Top of The records

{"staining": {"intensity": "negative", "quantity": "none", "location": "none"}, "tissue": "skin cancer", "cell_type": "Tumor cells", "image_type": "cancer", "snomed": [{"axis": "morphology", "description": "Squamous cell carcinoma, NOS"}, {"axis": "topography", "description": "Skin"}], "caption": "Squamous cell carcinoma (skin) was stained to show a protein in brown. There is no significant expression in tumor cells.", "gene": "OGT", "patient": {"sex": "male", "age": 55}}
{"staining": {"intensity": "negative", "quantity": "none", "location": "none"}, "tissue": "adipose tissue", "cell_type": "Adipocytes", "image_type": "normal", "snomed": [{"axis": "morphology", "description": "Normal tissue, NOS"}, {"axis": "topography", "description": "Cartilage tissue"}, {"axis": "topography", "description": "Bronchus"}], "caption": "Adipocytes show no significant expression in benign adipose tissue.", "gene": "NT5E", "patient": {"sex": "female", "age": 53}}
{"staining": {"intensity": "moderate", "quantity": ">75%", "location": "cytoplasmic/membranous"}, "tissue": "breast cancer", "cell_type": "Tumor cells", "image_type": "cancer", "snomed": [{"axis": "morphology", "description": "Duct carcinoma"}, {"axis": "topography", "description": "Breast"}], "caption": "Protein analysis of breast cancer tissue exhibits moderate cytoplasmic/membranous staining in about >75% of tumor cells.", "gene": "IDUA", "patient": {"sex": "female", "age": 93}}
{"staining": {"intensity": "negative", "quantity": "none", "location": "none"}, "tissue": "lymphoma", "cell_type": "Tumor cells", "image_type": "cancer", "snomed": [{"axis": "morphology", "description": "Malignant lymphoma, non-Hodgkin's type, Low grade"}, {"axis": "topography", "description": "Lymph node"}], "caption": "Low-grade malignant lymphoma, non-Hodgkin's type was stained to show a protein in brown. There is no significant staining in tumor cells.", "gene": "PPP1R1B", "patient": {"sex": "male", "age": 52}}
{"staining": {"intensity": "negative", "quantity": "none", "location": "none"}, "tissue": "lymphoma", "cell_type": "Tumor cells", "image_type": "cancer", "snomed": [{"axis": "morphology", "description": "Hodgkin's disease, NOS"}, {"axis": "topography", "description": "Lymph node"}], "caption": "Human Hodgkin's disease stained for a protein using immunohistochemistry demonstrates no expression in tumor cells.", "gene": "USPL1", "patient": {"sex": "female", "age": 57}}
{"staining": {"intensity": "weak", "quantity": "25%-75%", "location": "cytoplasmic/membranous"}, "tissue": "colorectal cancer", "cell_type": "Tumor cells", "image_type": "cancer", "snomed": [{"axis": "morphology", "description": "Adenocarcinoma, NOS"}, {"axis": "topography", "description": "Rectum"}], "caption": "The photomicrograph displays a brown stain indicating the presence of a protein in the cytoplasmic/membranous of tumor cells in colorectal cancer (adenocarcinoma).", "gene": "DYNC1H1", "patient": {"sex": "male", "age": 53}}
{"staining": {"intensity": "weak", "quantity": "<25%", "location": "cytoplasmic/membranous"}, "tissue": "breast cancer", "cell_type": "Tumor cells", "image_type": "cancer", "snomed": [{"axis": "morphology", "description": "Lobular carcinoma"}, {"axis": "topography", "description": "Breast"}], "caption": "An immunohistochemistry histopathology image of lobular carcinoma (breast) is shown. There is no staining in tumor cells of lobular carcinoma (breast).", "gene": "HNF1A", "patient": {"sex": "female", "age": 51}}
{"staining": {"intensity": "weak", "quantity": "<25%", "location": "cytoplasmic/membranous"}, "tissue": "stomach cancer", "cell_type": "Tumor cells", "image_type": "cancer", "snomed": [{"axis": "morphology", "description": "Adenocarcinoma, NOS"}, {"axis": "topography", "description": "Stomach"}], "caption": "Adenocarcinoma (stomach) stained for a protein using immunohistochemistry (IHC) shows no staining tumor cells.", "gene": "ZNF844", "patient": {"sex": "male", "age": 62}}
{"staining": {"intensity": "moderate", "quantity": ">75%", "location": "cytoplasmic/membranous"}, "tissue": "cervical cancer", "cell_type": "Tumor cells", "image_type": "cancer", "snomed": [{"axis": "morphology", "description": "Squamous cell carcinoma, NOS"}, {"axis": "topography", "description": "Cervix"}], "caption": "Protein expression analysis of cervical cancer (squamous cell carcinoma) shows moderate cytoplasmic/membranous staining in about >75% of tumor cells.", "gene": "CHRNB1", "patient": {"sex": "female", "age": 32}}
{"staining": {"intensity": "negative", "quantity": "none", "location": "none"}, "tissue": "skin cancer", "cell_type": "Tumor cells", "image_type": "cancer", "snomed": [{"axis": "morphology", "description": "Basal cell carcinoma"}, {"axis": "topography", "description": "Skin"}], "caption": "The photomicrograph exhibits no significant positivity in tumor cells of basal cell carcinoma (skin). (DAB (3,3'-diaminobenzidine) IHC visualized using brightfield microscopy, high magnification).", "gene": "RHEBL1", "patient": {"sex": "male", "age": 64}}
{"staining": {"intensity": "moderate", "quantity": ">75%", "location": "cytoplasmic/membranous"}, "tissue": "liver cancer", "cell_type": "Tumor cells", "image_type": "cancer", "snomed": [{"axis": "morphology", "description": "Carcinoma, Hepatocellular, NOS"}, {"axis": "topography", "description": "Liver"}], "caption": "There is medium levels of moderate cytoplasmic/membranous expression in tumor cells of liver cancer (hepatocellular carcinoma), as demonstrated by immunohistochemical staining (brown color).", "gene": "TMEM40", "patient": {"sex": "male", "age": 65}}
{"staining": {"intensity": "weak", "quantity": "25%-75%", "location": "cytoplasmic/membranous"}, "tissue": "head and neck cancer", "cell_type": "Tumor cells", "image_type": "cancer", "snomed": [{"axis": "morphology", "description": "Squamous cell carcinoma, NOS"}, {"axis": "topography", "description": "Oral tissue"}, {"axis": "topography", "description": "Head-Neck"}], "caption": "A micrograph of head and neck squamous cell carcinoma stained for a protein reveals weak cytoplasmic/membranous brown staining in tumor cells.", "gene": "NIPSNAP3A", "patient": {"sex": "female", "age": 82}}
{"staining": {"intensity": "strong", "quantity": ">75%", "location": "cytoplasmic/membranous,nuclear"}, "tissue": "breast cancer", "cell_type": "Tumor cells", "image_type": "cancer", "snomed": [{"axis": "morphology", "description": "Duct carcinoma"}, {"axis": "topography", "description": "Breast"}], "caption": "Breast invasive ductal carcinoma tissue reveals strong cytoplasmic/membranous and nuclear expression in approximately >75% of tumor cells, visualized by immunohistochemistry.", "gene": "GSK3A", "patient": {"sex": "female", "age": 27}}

Bottom of The records

- [Task] The records above are to be returned exactly as they appear.

- [The completed task]
{"staining": {"intensity": "negative", "quantity": "none", "location": "none"}, "tissue": "skin cancer", "cell_type": "Tumor cells", "image_type": "cancer", "snomed": [{"axis": "morphology", "description": "Squamous cell carcinoma, NOS"}, {"axis": "topography", "description": "Skin"}], "caption": "Squamous cell carcinoma (skin) was stained to show a protein in brown. There is no significant expression in tumor cells.", "gene": "OGT", "patient": {"sex": "male", "age": 55}}
{"staining": {"intensity": "negative", "quantity": "none", "location": "none"}, "tissue": "adipose tissue", "cell_type": "Adipocytes", "image_type": "normal", "snomed": [{"axis": "morphology", "description": "Normal tissue, NOS"}, {"axis": "topography", "description": "Cartilage tissue"}, {"axis": "topography", "description": "Bronchus"}], "caption": "Adipocytes show no significant expression in benign adipose tissue.", "gene": "NT5E", "patient": {"sex": "female", "age": 53}}
{"staining": {"intensity": "moderate", "quantity": ">75%", "location": "cytoplasmic/membranous"}, "tissue": "breast cancer", "cell_type": "Tumor cells", "image_type": "cancer", "snomed": [{"axis": "morphology", "description": "Duct carcinoma"}, {"axis": "topography", "description": "Breast"}], "caption": "Protein analysis of breast cancer tissue exhibits moderate cytoplasmic/membranous staining in about >75% of tumor cells.", "gene": "IDUA", "patient": {"sex": "female", "age": 93}}
{"staining": {"intensity": "negative", "quantity": "none", "location": "none"}, "tissue": "lymphoma", "cell_type": "Tumor cells", "image_type": "cancer", "snomed": [{"axis": "morphology", "description": "Malignant lymphoma, non-Hodgkin's type, Low grade"}, {"axis": "topography", "description": "Lymph node"}], "caption": "Low-grade malignant lymphoma, non-Hodgkin's type was stained to show a protein in brown. There is no significant staining in tumor cells.", "gene": "PPP1R1B", "patient": {"sex": "male", "age": 52}}
{"staining": {"intensity": "negative", "quantity": "none", "location": "none"}, "tissue": "lymphoma", "cell_type": "Tumor cells", "image_type": "cancer", "snomed": [{"axis": "morphology", "description": "Hodgkin's disease, NOS"}, {"axis": "topography", "description": "Lymph node"}], "caption": "Human Hodgkin's disease stained for a protein using immunohistochemistry demonstrates no expression in tumor cells.", "gene": "USPL1", "patient": {"sex": "female", "age": 57}}
{"staining": {"intensity": "weak", "quantity": "25%-75%", "location": "cytoplasmic/membranous"}, "tissue": "colorectal cancer", "cell_type": "Tumor cells", "image_type": "cancer", "snomed": [{"axis": "morphology", "description": "Adenocarcinoma, NOS"}, {"axis": "topography", "description": "Rectum"}], "caption": "The photomicrograph displays a brown stain indicating the presence of a protein in the cytoplasmic/membranous of tumor cells in colorectal cancer (adenocarcinoma).", "gene": "DYNC1H1", "patient": {"sex": "male", "age": 53}}
{"staining": {"intensity": "weak", "quantity": "<25%", "location": "cytoplasmic/membranous"}, "tissue": "breast cancer", "cell_type": "Tumor cells", "image_type": "cancer", "snomed": [{"axis": "morphology", "description": "Lobular carcinoma"}, {"axis": "topography", "description": "Breast"}], "caption": "An immunohistochemistry histopathology image of lobular carcinoma (breast) is shown. There is no staining in tumor cells of lobular carcinoma (breast).", "gene": "HNF1A", "patient": {"sex": "female", "age": 51}}
{"staining": {"intensity": "weak", "quantity": "<25%", "location": "cytoplasmic/membranous"}, "tissue": "stomach cancer", "cell_type": "Tumor cells", "image_type": "cancer", "snomed": [{"axis": "morphology", "description": "Adenocarcinoma, NOS"}, {"axis": "topography", "description": "Stomach"}], "caption": "Adenocarcinoma (stomach) stained for a protein using immunohistochemistry (IHC) shows no staining tumor cells.", "gene": "ZNF844", "patient": {"sex": "male", "age": 62}}
{"staining": {"intensity": "moderate", "quantity": ">75%", "location": "cytoplasmic/membranous"}, "tissue": "cervical cancer", "cell_type": "Tumor cells", "image_type": "cancer", "snomed": [{"axis": "morphology", "description": "Squamous cell carcinoma, NOS"}, {"axis": "topography", "description": "Cervix"}], "caption": "Protein expression analysis of cervical cancer (squamous cell carcinoma) shows moderate cytoplasmic/membranous staining in about >75% of tumor cells.", "gene": "CHRNB1", "patient": {"sex": "female", "age": 32}}
{"staining": {"intensity": "negative", "quantity": "none", "location": "none"}, "tissue": "skin cancer", "cell_type": "Tumor cells", "image_type": "cancer", "snomed": [{"axis": "morphology", "description": "Basal cell carcinoma"}, {"axis": "topography", "description": "Skin"}], "caption": "The photomicrograph exhibits no significant positivity in tumor cells of basal cell carcinoma (skin). (DAB (3,3'-diaminobenzidine) IHC visualized using brightfield microscopy, high magnification).", "gene": "RHEBL1", "patient": {"sex": "male", "age": 64}}
{"staining": {"intensity": "moderate", "quantity": ">75%", "location": "cytoplasmic/membranous"}, "tissue": "liver cancer", "cell_type": "Tumor cells", "image_type": "cancer", "snomed": [{"axis": "morphology", "description": "Carcinoma, Hepatocellular, NOS"}, {"axis": "topography", "description": "Liver"}], "caption": "There is medium levels of moderate cytoplasmic/membranous expression in tumor cells of liver cancer (hepatocellular carcinoma), as demonstrated by immunohistochemical staining (brown color).", "gene": "TMEM40", "patient": {"sex": "male", "age": 65}}
{"staining": {"intensity": "weak", "quantity": "25%-75%", "location": "cytoplasmic/membranous"}, "tissue": "head and neck cancer", "cell_type": "Tumor cells", "image_type": "cancer", "snomed": [{"axis": "morphology", "description": "Squamous cell carcinoma, NOS"}, {"axis": "topography", "description": "Oral tissue"}, {"axis": "topography", "description": "Head-Neck"}], "caption": "A micrograph of head and neck squamous cell carcinoma stained for a protein reveals weak cytoplasmic/membranous brown staining in tumor cells.", "gene": "NIPSNAP3A", "patient": {"sex": "female", "age": 82}}
{"staining": {"intensity": "strong", "quantity": ">75%", "location": "cytoplasmic/membranous,nuclear"}, "tissue": "breast cancer", "cell_type": "Tumor cells", "image_type": "cancer", "snomed": [{"axis": "morphology", "description": "Duct carcinoma"}, {"axis": "topography", "description": "Breast"}], "caption": "Breast invasive ductal carcinoma tissue reveals strong cytoplasmic/membranous and nuclear expression in approximately >75% of tumor cells, visualized by immunohistochemistry.", "gene": "GSK3A", "patient": {"sex": "female", "age": 27}}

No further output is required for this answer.